Depuis l’automne, et face à la hausse des prix de l’énergie, Seraing met en place des ateliers collectifs gratuits dans plusieurs quartiers de la commune pour aider les citoyens à faire des économies. La démarche réunit la cellule énergie du CPAS et le service logement conseil de la Ville, en ayant des objectifs évidents: permettre aux participants de comprendre, d’analyser une facture, de choisir un fournisseur ou d’apprendre à économiser l’énergie pour alléger leurs dépenses.

© Fanny Monier

«Surtout, n’attendez pas que la situation se dégrade», lance Maria Barrientos, éducatrice spécialisée au CPAS de Seraing qui anime le service cellule énergie. Devant le PowerPoint, elle ouvre l’atelier de trois journées en présentant à la petite dizaine de citoyens le rôle de cette cellule: intermédiaire entre clients et fournisseurs, aide pour l’obtention d’un moyen de chauffage ou d’électroménagers, rôle d’information, de conseil, de guidance ou de prévention… Maria continue sur les aides possibles en matière d’énergie proposées par le CPAS.

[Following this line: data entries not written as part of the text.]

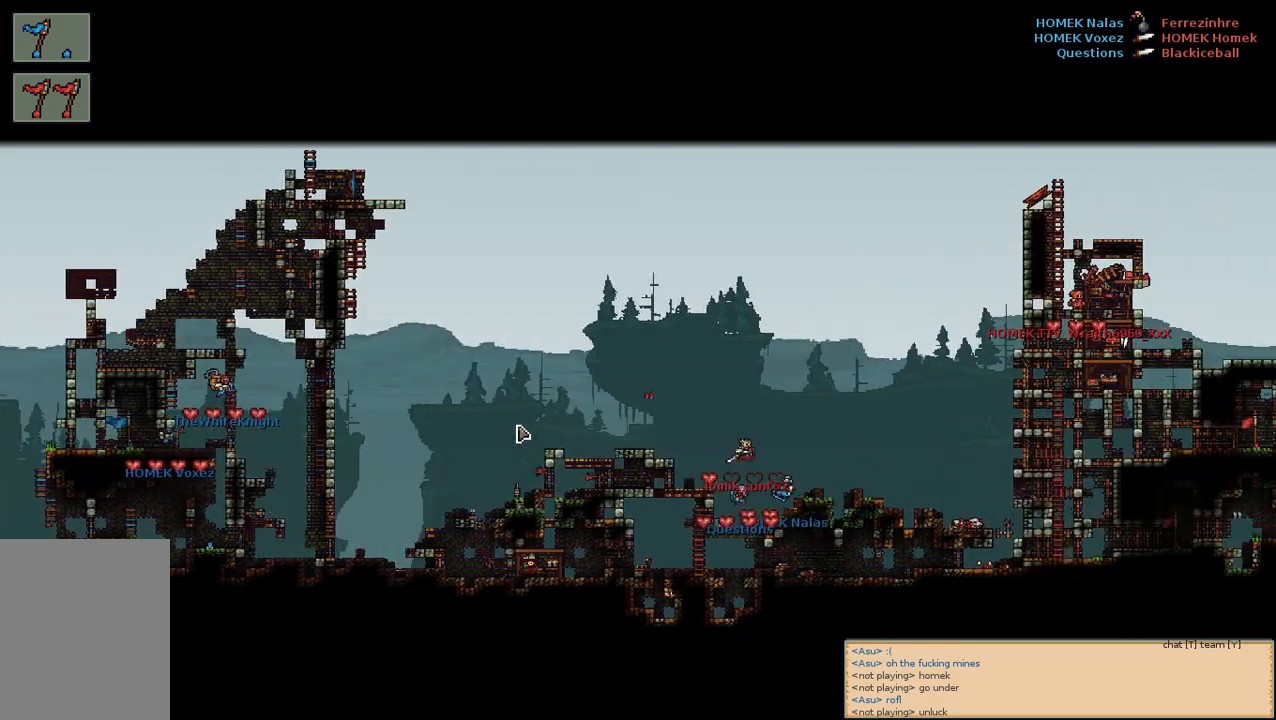
{"keys": [], "mouse": [], "events": []}
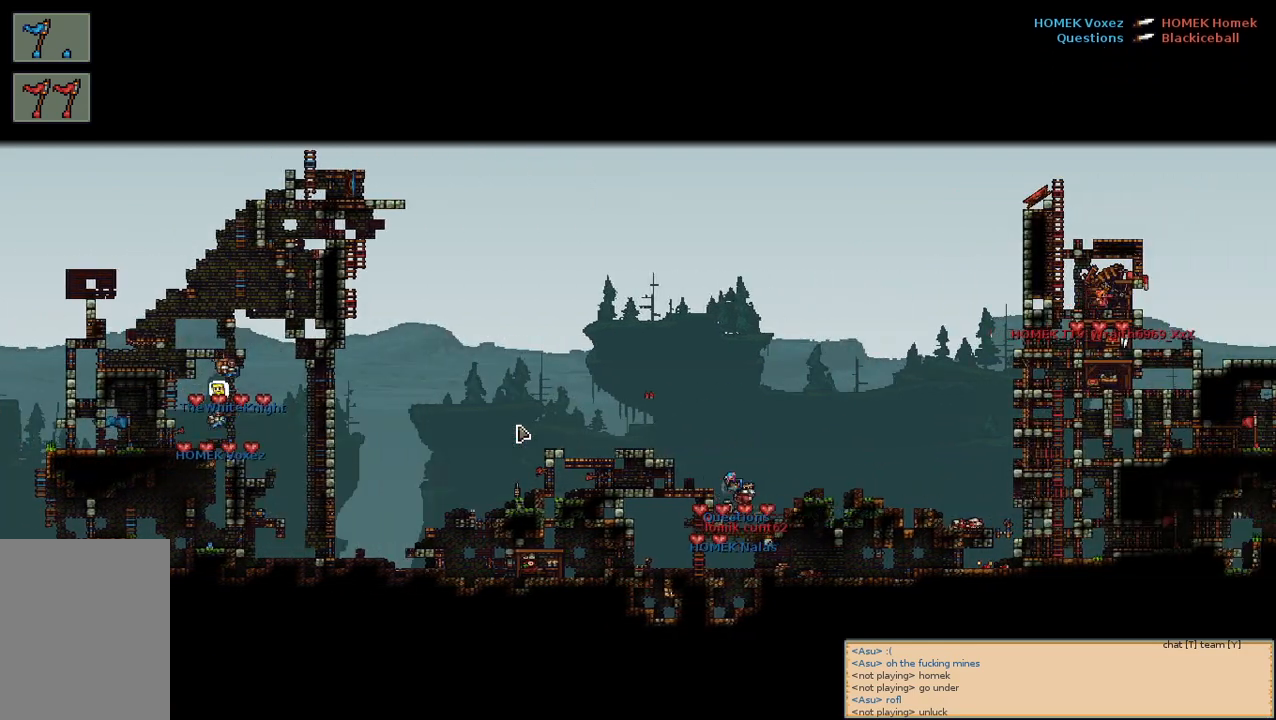
{"keys": [], "mouse": [], "events": [[133, "a", "down"], [317, "a", "up"]]}
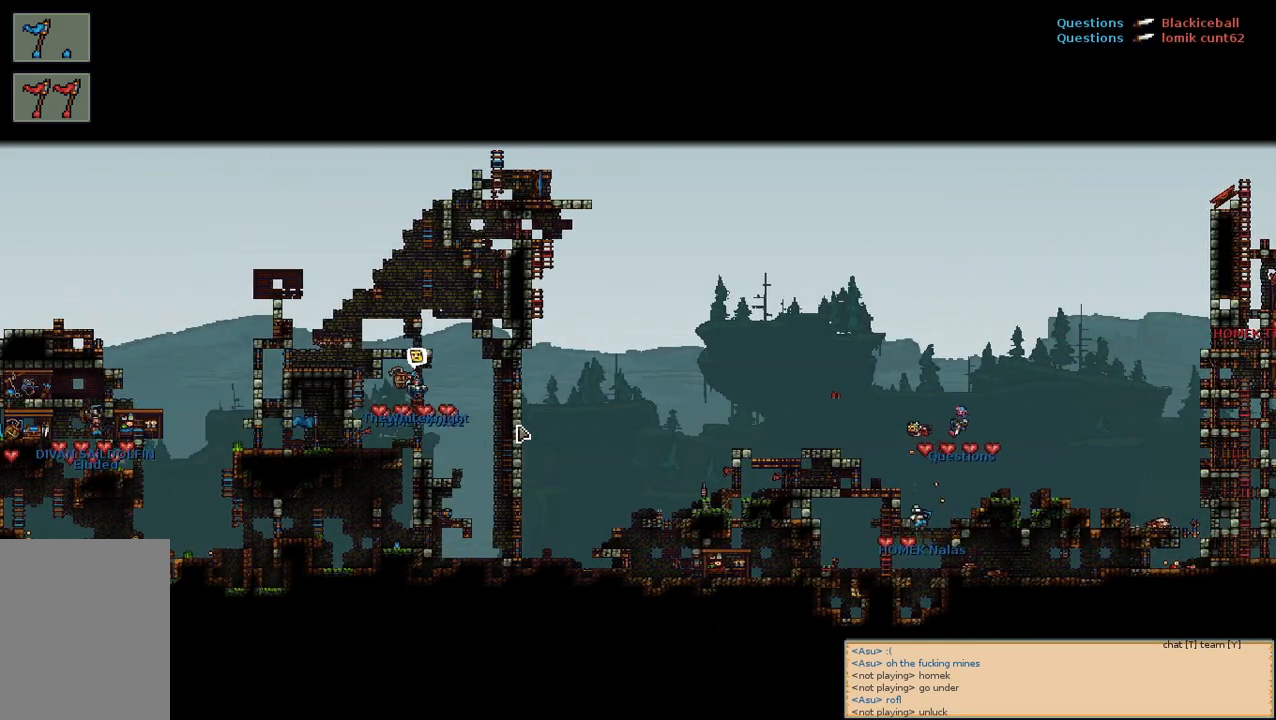
{"keys": [], "mouse": [], "events": []}
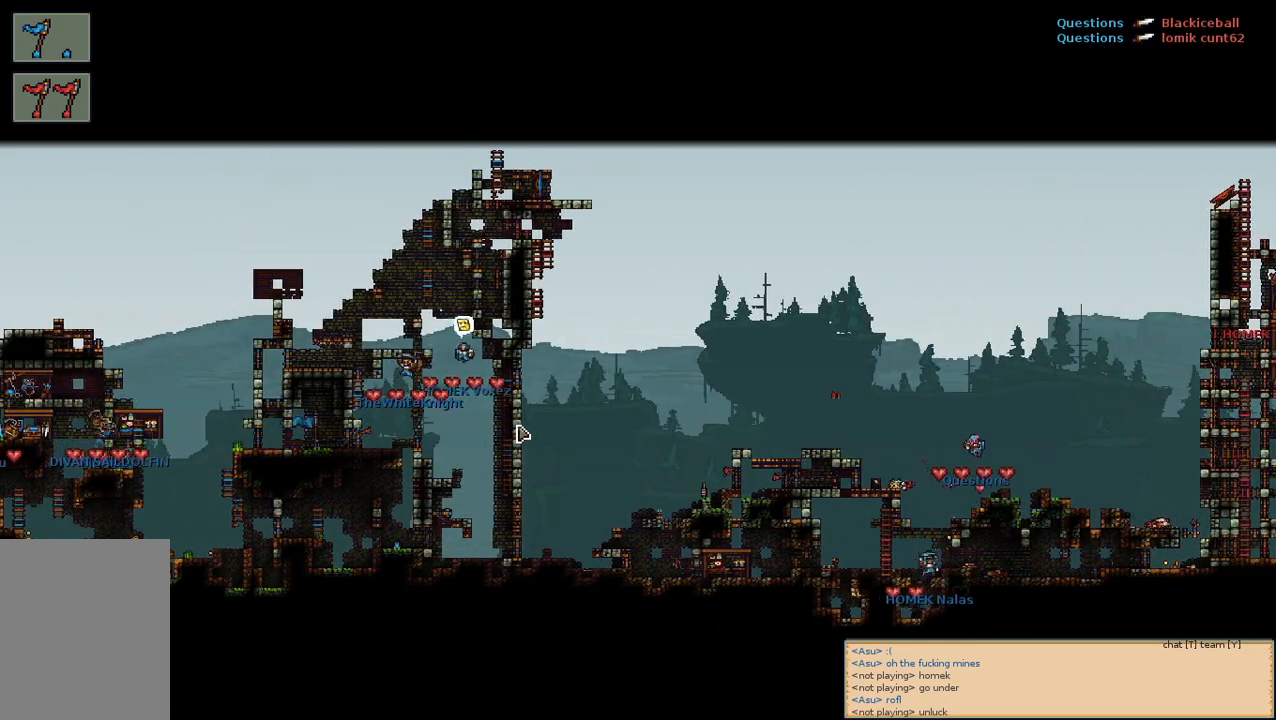
{"keys": [], "mouse": [], "events": []}
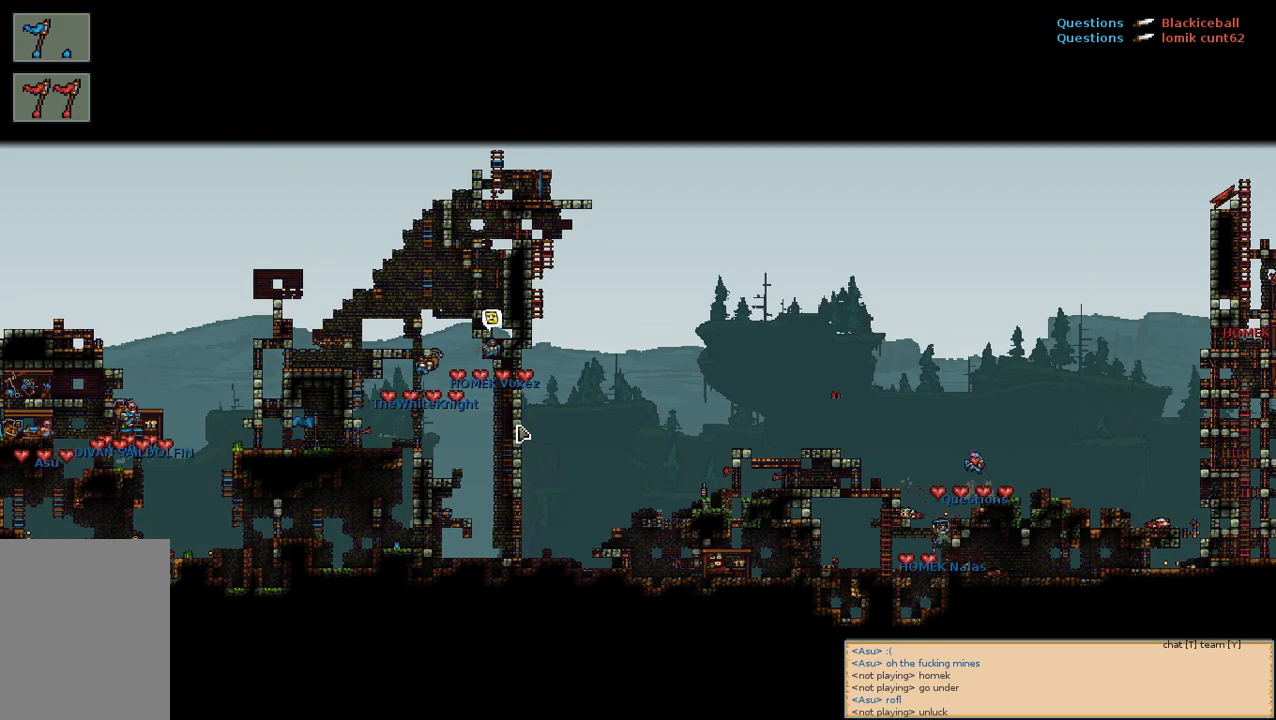
{"keys": [], "mouse": [], "events": []}
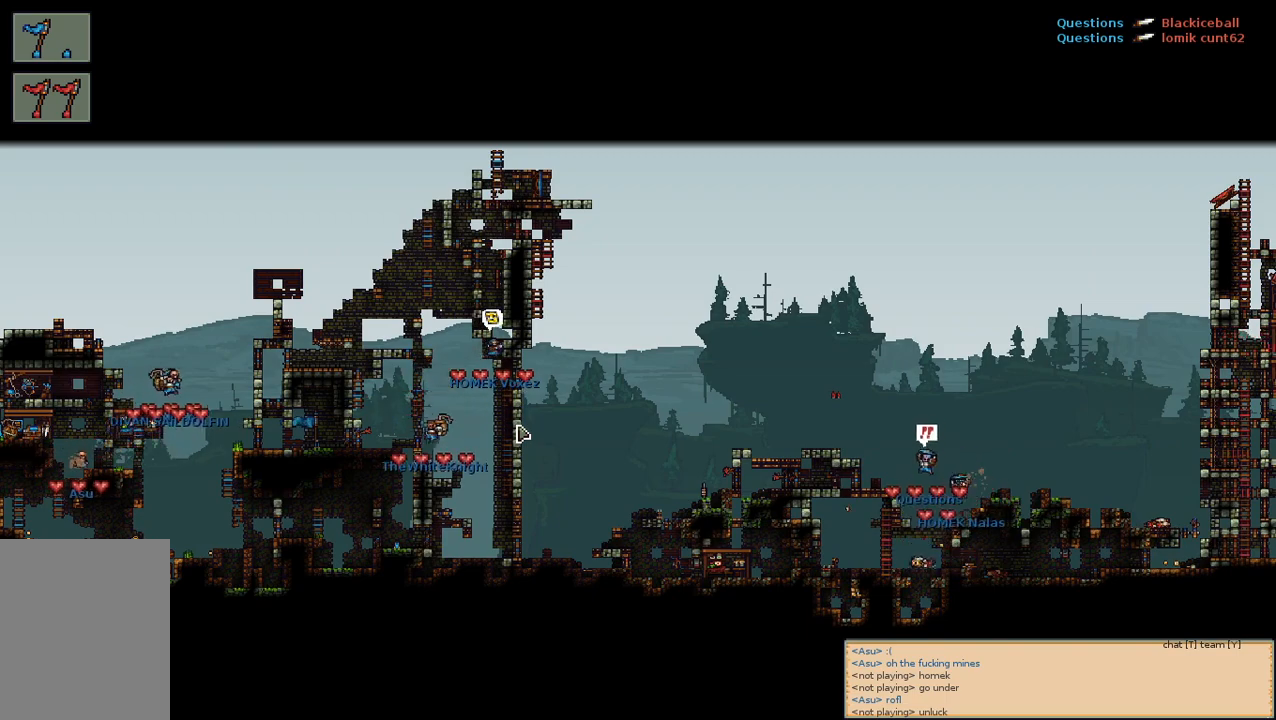
{"keys": [], "mouse": [], "events": []}
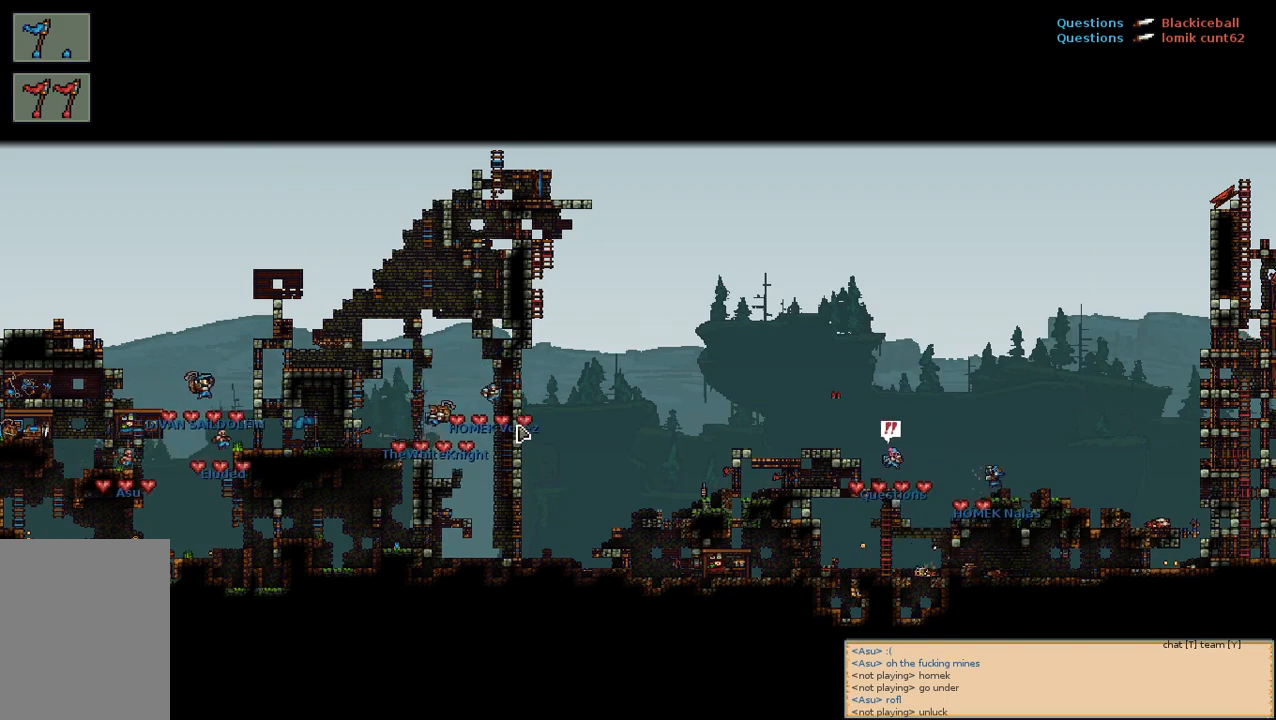
{"keys": [], "mouse": [], "events": [[17, "d", "down"], [117, "d", "up"]]}
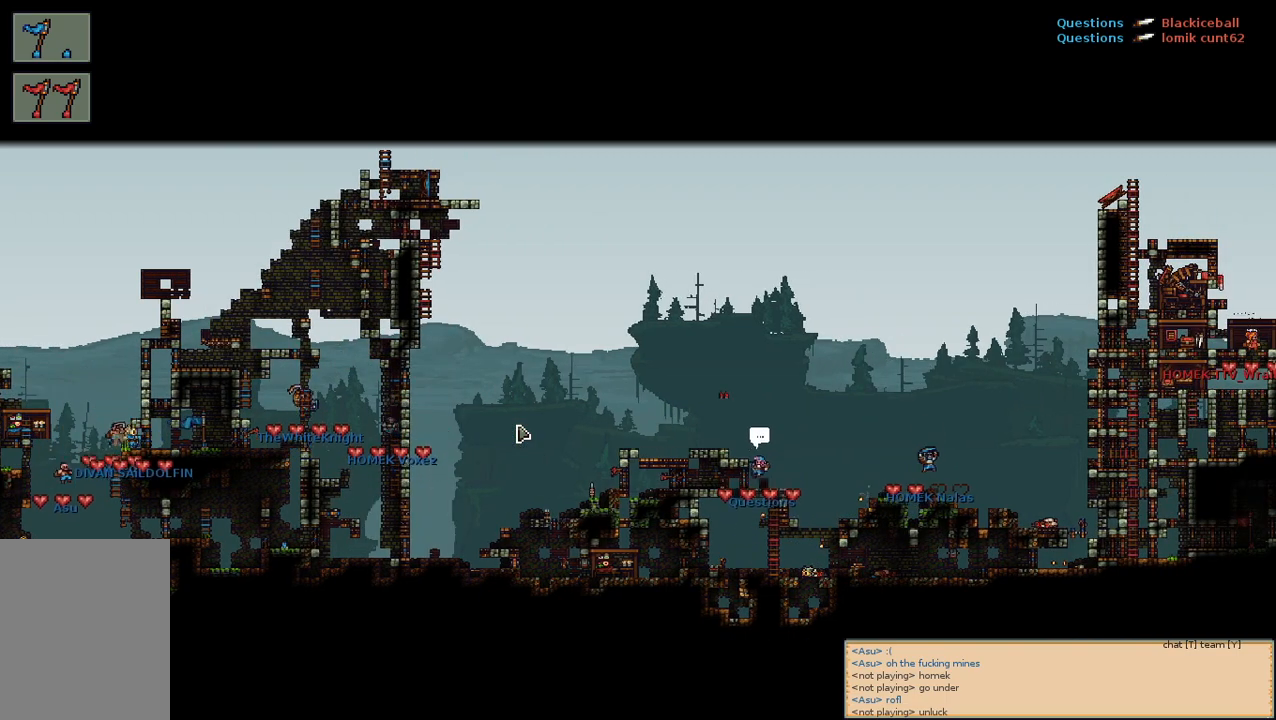
{"keys": [], "mouse": [], "events": []}
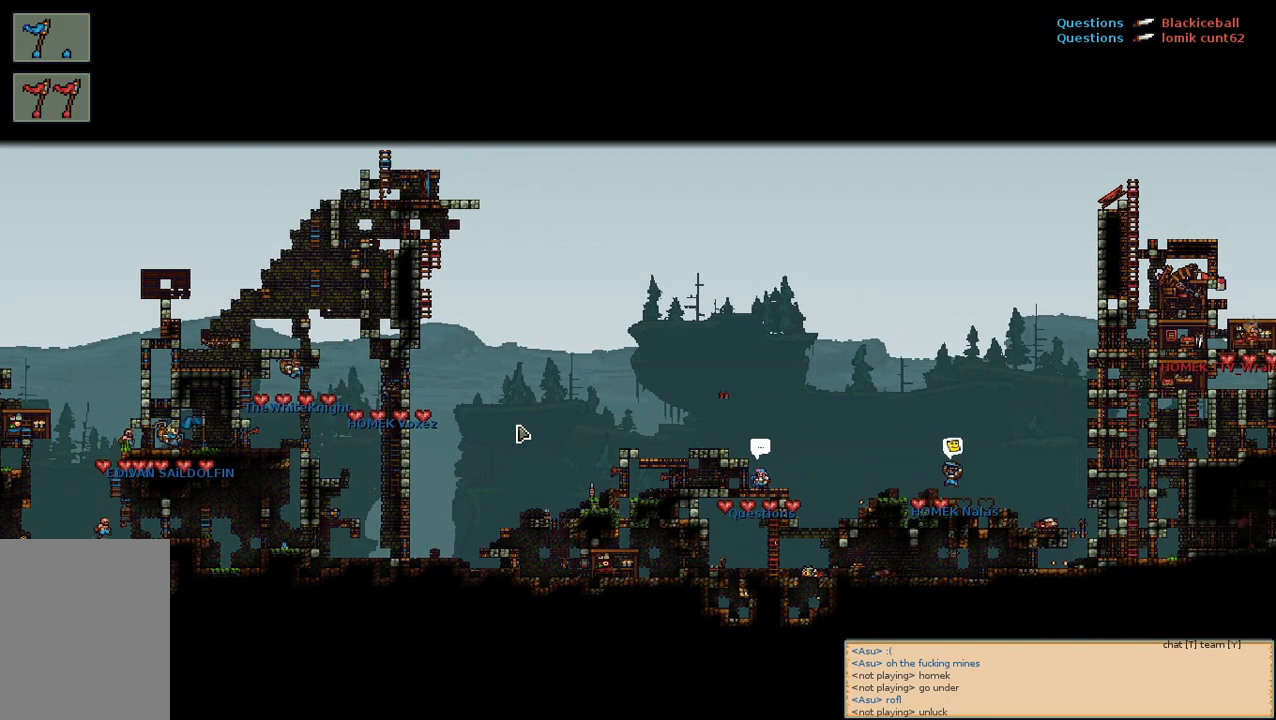
{"keys": [], "mouse": [], "events": []}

«C’est que le non-recours est frappant en la matière», constate-t-elle. «En passant par cet atelier collectif, ouvert à tous, sans obligation, c’est un moyen d’ôter des barrières, d’autant que les citoyens sont très demandeurs de ce type d’accompagnement», renchérit Nathalie Bastin, cheffe de projet au Plan de cohésion sociale. «L’importance des dépenses énergétiques est telle dans le budget des ménages – plus d’un tiers du budget – qu’on s’est rendu compte qu’il fallait mener un gros travail en termes d’informations et de propositions de solution pour les citoyens», ajoute Edith Giurato, directrice de l’action sociale du CPAS. «Cette manière collective de travailler sur des problématiques individuelles a plus d’impact qu’un suivi personnalisé classique. On espère de la sorte sur le long terme diminuer le nombre d’interventions d’urgence en travaillant sur le comportement des citoyens», poursuit Nathalie Bastin. «Aujourd’hui, les citoyens viennent vers nous quand ils sont coincés par des factures problématiques; c’est pourquoi nous cherchons vraiment à les rendre acteurs d’un changement de comportement en leur donnant toutes les clés possibles», continue Edith Giurato.

«On ne juge pas»

Dans la salle communale, on rencontre autant de locataires que de propriétaires. Pendant l’explication, le dialogue est crucial avec les participants: «On échange, on ne juge pas», rappelle Maria Barrientos, histoire de rassurer tout le monde. «L’idée est de vous outiller pour vous défendre!» D’ailleurs, il ne faut pas attendre longtemps pour que les questions fusent, les demandes aussi. Notamment à l’évocation du statut de client protégé ou du tarif social. «S’il y a une chose à retenir de cette séance, ce sont bien ces notions», insiste l’éducatrice.

Pour cause, en Belgique, deux millions de personnes en bénéficient, soit plus d’un ménage sur cinq – en particulier, les personnes avec de faibles revenus ou sans emploi, les familles monoparentales et les femmes isolées de plus de 65 ans. Avant la crise Covid, c’était un sur dix! Pour en bénéficier, jusqu’en février 2021, il fallait recevoir une allocation d’un CPAS, une allocation d’aide aux personnes âgées ou encore une allocation d’aide pour personne handicapée. Depuis l’an dernier, il a été élargi aux personnes ayant droit à l’intervention majorée. Le tarif est calculé quatre fois par an par la CREG (Commission de régulation de l’électricité et du gaz) sur la base du tarif commercial le plus bas, et son augmentation est plafonnée. Résultat, dans le contexte actuel, le tarif social du gaz est cinq fois moins élevé que le tarif le moins cher du marché.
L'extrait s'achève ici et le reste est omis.